======== Alıntılanan Metin
Bu yeni model çocukluğun yaratıcıları olan zamane anne babalarına göre çocuk büyütmenin tek gerçek yolu bu: Çocukları her tehlikeden korumak ve tüm ihtiyaçlarını daha onlar hissetmeden karşılamak.
Hayat Bir Ormansa..
Oysa bir çocuğu dünyaya hazırlamanın pek çok farklı yolu var. Örneğin Reggio Emilia‘ya göre çocuğun çevresindeki bütün objeler, kişiler ve bilgiler dev bir ormanı oluştururlar. Çocuğun penceresinden bakıldığında orman çok geniş, ilgi çekici, etkileyici ve umut dolu; yetişkin açısından ise tehlikelerle, risklerle dolu bir yerdir.
Yetişkinler çocuğun elinden sıkıca tutup ormanın sonuna kadar yürütmek isterler. Oysa büyümek uzun bir yolculuktur; yetişkin ve çocuklar bazen yan yana yürür, bazen de ayrılırlar ve sonra buluşurlar. Asıl yapılması gereken ise çocuğa ormanda kendi yolunu bulmayı öğretmektir.
Hayatı Kontrollü Olan Çocuk Yavaş Büyür
Çünkü bir çocuk ne kadar çok korunursa o kadar az hayata katılır, o kadar yavaş büyür. Günlük hayatı önceden planlanmış, güvenli ve kontrollü olan çocuk bağımsız olmayı öğrenemez. Kendi kararlarını almak, harekete geçmek, risk almak konusunda gelişemez.
Serbest Oyun Hala En Önemli Aracımız!
Peki o zaman ne yapalım diye mi soruyorsunuz ? Çocuklarını hayata minik adımlarla hazırlamak isteyen ailelerin hala büyük bir fırsatı var: Serbest Oyun.
Son yıllarda gözden düşmüş bir olsa da ‘serbest oyun’ çocuğun gelişiminin en önemli araçlarından. Büyükler tarafından planlanmamış, bir yetişkinin liderlik yapmadığı, pahalı oyuncaklara boğulmamış; tam tersine çocuğun dilediğince yönlendirip, farklı rollere, becerilere bürünerek geliştirdiği oyun hala gelişimin en önemli aracı. Serbest oyun sadece çocuğun sosyal ve duygusal gelişimini etkilemiyor aynı zamanda beyin nöronlarının yapısına da etki ediyor.
Serbest oyunu böylesine önemli kılan çocuğun kendi içsel gereksinimleri doğrultusunda planlanmasıdır. Çocuklar serbest oyunda neyi ne kadar yapacaklarına kendileri karar verirler. Öğrenmek için ihtiyaç duyduklarını oyunlar vesilesiyle öğrenirler, ne zaman vazgeçeceklerine de kendileri karar verirler.
================
Materyale İlişkin Sorular =>
**1)** Alıntılanan metni iki cümleyle özetleyin.
**2)** Alıntılanan metnin "Bu yeni model" sözleriyle başlayıp "yolunu bulmayı öğretmektir." sözleriyle biten bölümünü hiç değiştirmeden yazın.
**3)** Alıntılanan metne göre serbest oyunu böylesine önemli kılan nedir?
======== Gösterilen Veriler
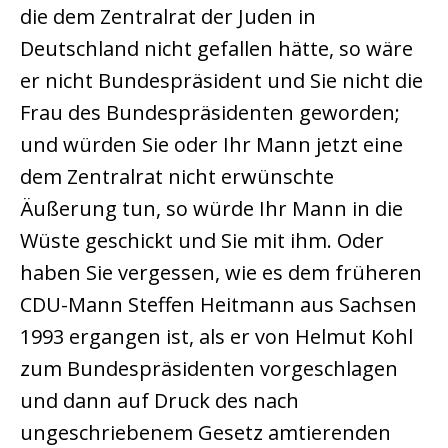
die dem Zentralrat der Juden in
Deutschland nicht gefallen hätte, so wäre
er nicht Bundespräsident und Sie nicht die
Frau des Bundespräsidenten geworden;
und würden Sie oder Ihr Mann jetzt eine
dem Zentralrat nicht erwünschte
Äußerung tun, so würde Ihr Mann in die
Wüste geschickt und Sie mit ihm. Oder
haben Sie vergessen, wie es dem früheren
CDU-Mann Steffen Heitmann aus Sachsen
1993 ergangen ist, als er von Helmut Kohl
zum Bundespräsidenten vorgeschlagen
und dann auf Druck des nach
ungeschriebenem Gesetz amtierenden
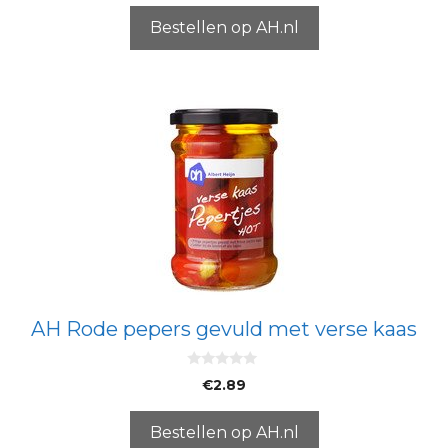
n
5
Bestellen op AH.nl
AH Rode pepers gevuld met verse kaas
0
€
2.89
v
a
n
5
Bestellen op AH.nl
================
Sıralı Sonuçlar =>
**1)** Çok korunan ve günlük hayatı kontrollü olan çocuk, bağımsız olmayı öğrenemez ve yavaş büyür; asıl yapılması gereken, çocuğa ormanda kendi yolunu bulmayı öğretmektir. Yetişkinlerin planlamadığı ve çocuğun kendi içsel gereksinimlerine göre yönlendirdiği serbest oyun ise hâlâ gelişimin en önemli araçlarından biridir.

**2)**
Bu yeni model çocukluğun yaratıcıları olan zamane anne babalarına göre çocuk büyütmenin tek gerçek yolu bu: Çocukları her tehlikeden korumak ve tüm ihtiyaçlarını daha onlar hissetmeden karşılamak.
Hayat Bir Ormansa..
Oysa bir çocuğu dünyaya hazırlamanın pek çok farklı yolu var. Örneğin Reggio Emilia‘ya göre çocuğun çevresindeki bütün objeler, kişiler ve bilgiler dev bir ormanı oluştururlar. Çocuğun penceresinden bakıldığında orman çok geniş, ilgi çekici, etkileyici ve umut dolu; yetişkin açısından ise tehlikelerle, risklerle dolu bir yerdir.
Yetişkinler çocuğun elinden sıkıca tutup ormanın sonuna kadar yürütmek isterler. Oysa büyümek uzun bir yolculuktur; yetişkin ve çocuklar bazen yan yana yürür, bazen de ayrılırlar ve sonra buluşurlar. Asıl yapılması gereken ise çocuğa ormanda kendi yolunu bulmayı öğretmektir.

**3)** Serbest oyunun, çocuğun kendi içsel gereksinimleri doğrultusunda planlanmasıdır.